Rain predicted for late afternoon.  So I decided to take the bike out at noon.  Hot!  But it was partly cloudy; so I got some relief.  Round-trip it was about 12 miles. Two killer hills! 90 percent of trip on bulldozed rocky, rough road.  Went back through the ranch to an area called, “Central Pen.”  When I first heard that, I thought it must be a branch of a Pennsylvania State College.  But, no, it was a central place to corral animals.  There was a big old windmill there, still rotating, but doing no work.  

There was quite a kind of prison aviary there with cow birds which prey upon Golden Cheeked Warblers which are an endangered species unique to the ecology of Balcones Canyonland of which Hickory Pass is a part.  The ranch has an agreement with the U.S. Park Service to protect the Warblers.  These apparently rogue cow birds had quite an excitement seeing me approach.  


Cruising by bike, my heart rate stayed at about 128 beats per second.  Not bad, but my energy crashed on the last two hills up to the top of the ranch house, and had to push part of the way.  Further, I couldn’t get two of the ranch gates open with the combination lock.  So I had to lift the bike over the fence and then climb over the fence myself.  Tumblers probably need lubrication.  Drank half a gallon of water upon arrival at the guest house.

DOUGHNUTS LEFT BEHIND

July 16, 2008, Wednesday.  Big social day.  Karen comes out from Austin to visit.  Brings Buddy her dog.  Go down to look at Cow Creek Pool.  Long talk.  She loves being out in the country.  Go to Marble Falls to shop at HEB and we had lunch at a place that has internet.  Downloaded all my email and haven‘t read it all yet.  At lunch I asked Karen about Joe.  And she said, while there is the outdoorsman he-man aspect to Joe, there is also a New Age side, a sensitivity that is almost feminine.  To wit, his raising son, John, from almost birth to adulthood.  


I point out that Jung posited that each sex contains the other sex in a minority position within itself.  And when the dominant sexual persona is in good communication with the minority sexual persona, then a man becomes more of a man, not less.  And a woman becomes more of a woman, not less.
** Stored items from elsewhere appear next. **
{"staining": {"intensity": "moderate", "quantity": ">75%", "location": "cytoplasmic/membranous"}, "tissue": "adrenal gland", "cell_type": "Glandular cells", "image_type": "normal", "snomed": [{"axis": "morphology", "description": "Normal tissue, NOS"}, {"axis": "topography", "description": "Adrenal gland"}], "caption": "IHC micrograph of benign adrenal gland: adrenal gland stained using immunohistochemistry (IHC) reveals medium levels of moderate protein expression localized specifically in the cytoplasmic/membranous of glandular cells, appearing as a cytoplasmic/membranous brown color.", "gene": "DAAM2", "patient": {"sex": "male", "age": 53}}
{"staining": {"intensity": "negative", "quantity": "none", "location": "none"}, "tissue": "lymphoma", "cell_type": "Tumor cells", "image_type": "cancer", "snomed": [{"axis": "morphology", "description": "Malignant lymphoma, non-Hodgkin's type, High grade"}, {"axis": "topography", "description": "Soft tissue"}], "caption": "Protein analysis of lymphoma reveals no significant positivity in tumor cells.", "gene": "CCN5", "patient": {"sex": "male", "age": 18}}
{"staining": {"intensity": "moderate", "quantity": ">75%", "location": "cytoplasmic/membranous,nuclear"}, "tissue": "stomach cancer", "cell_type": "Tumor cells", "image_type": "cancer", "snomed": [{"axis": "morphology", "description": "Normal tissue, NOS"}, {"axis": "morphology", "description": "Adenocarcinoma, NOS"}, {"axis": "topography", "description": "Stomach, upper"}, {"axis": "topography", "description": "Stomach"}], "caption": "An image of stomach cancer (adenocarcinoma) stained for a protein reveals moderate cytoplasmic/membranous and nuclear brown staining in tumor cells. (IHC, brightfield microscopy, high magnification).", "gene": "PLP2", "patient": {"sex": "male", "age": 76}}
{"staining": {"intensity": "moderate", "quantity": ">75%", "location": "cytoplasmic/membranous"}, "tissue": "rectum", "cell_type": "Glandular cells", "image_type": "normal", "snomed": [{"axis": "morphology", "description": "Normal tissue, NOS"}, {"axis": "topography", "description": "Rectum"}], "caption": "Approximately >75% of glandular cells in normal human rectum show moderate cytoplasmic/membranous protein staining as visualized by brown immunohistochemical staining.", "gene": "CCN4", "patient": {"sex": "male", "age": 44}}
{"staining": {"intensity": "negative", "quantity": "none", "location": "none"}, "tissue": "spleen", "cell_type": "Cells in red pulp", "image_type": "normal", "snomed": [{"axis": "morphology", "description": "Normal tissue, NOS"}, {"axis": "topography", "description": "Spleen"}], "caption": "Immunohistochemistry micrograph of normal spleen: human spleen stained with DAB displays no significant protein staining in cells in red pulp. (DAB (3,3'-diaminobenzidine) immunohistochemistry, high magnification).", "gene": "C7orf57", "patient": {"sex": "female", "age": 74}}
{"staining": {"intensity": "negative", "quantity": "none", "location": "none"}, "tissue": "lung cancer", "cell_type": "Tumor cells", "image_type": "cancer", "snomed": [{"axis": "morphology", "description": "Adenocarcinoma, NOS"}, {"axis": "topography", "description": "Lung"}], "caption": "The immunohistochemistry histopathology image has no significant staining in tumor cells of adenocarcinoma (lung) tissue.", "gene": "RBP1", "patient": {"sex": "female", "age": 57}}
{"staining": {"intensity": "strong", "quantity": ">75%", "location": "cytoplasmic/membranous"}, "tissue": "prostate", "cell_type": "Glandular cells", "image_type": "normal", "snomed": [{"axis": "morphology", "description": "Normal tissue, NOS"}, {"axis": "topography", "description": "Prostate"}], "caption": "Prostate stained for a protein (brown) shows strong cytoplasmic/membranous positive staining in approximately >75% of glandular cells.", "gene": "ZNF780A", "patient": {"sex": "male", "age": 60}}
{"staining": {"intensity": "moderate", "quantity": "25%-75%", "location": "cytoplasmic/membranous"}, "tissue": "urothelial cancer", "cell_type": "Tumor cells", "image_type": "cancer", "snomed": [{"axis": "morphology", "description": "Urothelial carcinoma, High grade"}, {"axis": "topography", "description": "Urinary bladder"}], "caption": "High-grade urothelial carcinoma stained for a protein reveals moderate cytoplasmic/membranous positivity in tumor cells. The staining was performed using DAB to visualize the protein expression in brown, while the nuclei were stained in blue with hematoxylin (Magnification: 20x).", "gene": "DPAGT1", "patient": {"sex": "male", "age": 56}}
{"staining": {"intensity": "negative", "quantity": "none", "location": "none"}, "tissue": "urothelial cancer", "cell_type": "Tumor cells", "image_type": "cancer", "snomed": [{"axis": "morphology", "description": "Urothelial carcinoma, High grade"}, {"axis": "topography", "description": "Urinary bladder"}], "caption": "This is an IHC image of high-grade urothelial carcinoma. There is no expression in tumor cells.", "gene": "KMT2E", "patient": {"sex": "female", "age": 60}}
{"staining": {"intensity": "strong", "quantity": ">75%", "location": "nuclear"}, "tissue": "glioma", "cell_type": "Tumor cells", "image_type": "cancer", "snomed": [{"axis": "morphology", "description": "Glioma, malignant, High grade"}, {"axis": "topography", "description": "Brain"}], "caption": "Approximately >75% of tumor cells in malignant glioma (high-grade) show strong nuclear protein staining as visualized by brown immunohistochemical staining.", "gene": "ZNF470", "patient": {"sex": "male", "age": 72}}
One of the problems, I perceive, in the sexual relations in America.  American writers are notorious for not always being able to convincingly portray the opposite sex.  

Leaving the restaurant after the internet session, we find in the parking lot that Karen’s Miata has a flat tire.  We change it with the truncated spare in the parking lot.  Stop and fill the tire to 45 psi.  Lying on my back on the hot asphalt, I comment, I’m getting too old for this s**t.”  When Karen departs the guest house, she leaves several Krispy Kreme doughnuts -- which I eat.  I had sent from the restaurant my revisions of the play script to Director David Maslow in Pittsburgh for his review over the internet.